Why have children? (Part 1)

Recently, Singapore has embarked into a national conversation mode, and amongst the many hot threads, is one that means quite a lot to me: How to encourage more young couples to have children in Singapore.

To me, I would have to say that having children is an individual decision. It would not be swayed by nationalistic sentiments, but nation building depends on it. Procreation can be simultaneously the most selfish and most selfless act in the world, so it would be futile to embark the conversation on an altruistic note, when one does not dwell on the personal “why”. Only after the personal “why” has been fully explored, then can we hope to seek a variation of enlightened self-interest in procreation. Even then, the human species is basically self-serving; it is just whether the self is willing to include larger entities such as the family, the nation, and the world.

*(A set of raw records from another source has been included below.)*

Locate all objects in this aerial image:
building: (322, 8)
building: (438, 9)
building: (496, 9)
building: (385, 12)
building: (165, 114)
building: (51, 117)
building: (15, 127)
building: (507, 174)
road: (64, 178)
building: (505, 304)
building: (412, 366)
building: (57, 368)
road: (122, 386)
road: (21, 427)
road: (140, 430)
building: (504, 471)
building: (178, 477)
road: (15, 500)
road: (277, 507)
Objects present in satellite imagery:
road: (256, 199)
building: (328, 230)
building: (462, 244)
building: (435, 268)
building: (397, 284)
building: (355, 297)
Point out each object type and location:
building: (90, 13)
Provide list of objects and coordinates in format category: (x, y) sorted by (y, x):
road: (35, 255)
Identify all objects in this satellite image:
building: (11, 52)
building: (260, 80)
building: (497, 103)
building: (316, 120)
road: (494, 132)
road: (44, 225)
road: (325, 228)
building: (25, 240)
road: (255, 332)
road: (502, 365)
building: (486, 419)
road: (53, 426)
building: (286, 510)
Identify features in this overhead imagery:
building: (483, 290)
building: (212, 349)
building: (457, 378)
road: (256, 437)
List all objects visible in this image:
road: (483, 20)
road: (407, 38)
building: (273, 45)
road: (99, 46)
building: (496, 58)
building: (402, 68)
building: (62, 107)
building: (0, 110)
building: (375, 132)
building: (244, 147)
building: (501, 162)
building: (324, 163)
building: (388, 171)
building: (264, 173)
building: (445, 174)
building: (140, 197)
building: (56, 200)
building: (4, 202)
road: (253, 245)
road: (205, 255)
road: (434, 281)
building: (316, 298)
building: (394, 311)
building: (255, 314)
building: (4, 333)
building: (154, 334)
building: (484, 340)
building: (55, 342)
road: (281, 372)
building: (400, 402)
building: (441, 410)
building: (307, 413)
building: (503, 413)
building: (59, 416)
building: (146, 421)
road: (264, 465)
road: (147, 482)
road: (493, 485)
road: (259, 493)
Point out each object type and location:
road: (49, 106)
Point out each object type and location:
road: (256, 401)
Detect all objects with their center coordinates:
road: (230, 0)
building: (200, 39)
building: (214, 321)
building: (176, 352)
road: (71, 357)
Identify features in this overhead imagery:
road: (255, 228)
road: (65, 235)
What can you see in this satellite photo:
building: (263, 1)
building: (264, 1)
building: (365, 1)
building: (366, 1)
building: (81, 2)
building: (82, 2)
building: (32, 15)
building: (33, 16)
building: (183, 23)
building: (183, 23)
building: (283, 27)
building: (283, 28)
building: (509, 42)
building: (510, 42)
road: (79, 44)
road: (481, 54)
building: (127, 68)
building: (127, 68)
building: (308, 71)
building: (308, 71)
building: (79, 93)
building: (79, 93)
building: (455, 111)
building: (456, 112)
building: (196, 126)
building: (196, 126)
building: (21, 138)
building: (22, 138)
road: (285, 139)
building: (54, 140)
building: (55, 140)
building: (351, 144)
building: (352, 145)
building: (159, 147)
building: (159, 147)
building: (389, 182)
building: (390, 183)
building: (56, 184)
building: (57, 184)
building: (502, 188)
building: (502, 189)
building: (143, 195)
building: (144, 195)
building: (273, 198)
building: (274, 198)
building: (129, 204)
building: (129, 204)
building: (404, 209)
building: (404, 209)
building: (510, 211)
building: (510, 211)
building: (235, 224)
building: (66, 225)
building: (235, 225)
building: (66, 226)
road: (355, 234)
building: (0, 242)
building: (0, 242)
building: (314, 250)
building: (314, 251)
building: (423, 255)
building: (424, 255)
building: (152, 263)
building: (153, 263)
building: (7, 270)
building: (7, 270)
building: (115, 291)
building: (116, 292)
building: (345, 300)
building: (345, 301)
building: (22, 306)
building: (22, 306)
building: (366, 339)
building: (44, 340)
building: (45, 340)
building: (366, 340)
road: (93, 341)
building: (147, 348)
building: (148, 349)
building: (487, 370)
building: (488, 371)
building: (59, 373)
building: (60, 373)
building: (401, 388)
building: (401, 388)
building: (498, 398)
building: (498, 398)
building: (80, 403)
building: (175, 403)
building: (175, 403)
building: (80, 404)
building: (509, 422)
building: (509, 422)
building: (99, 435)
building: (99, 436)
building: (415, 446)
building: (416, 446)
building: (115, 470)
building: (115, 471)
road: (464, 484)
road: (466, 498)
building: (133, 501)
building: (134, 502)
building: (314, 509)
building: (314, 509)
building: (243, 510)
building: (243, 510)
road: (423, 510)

So here’s doing a bit of psychoanalysis here. Why would I want to have children? Why would I want to give up my svelte hourglass figure for something that is round and full at every conceivable angle (just today my hubby spoke half in awe and half in jest: “You are soooo big everywhere.”)? Why would I want to risk the ire of bosses and colleagues to take child care leave every time one of my 3 children is sick (quite a frequent occurrence too, by my own standards)? Why would I want tospend sleepless nights nursing them as babies, tending to them when they are sick, and soothing them when they get nightmares? Why would I want to pay a neat 4 figure sum every month for education and enrichment for my children, up to the time they go into tertiary institutions, knowing that it would impact on my retirement plans (yeah, like never retire)? Why would I want to adjust my holiday plans according to the available places of interests for my children? Why would anyone in their right minds want to do all, or any, of the above?

The truth is, I wasn’t thinking when I wanted to have children.

Having children is never about rationalizing the pros and cons of having them. Ever heard the stock phraseparalysis by analysis”? Yup, it applies to having children too. If I should dwell upon the above questions, even I myself would stop at one. Or have none at all.

So what really made me have children?

Frankly, a lot is about natural instincts. Human beings are just driven by deep set desires to procreate. Just look at the booming porn industry, and you get the idea how strong this desire is in doing the act of procreation. Ironically, the only thing fertile in this industry is the imagination, where men and women are reduced to pleasure seeking pieces of meat with no real procreation involved, so the desire for procreation is never really satiated here.

So, as long as the conditions are ripe, we human beings do want to procreate. Unless we have self-destructive tendencies, it is written in our DNAs to procreate.

And what are the conditions then? To me, a very big part that persuaded me to want to have children with this particular man I call my husband, is the amount of security that he has given me over the years. I know that he will provide for me and my children, come rain or shine. Many people recognize this as love, but this kind of love has got nothing to do with the romanticized notion of boy meets girl, boy falls in love with girl, and they get married and live happily ever after kind of stuff. We have been through that as well, but really the romanticized version does not really deal with the nuts and bolts of having children. It is the actual life and death commitment that we have for each other, the “no matter what happens, I have got you covered” promise, that gave me the peace of mind to say yes, this is a safe haven for procreation. And this kind of commitment can only happen if one puts not just a foot and a limb, but his or her whole life into the relationship. So for me, the security of a long term relationship is a big reason why I am willing and open to have children.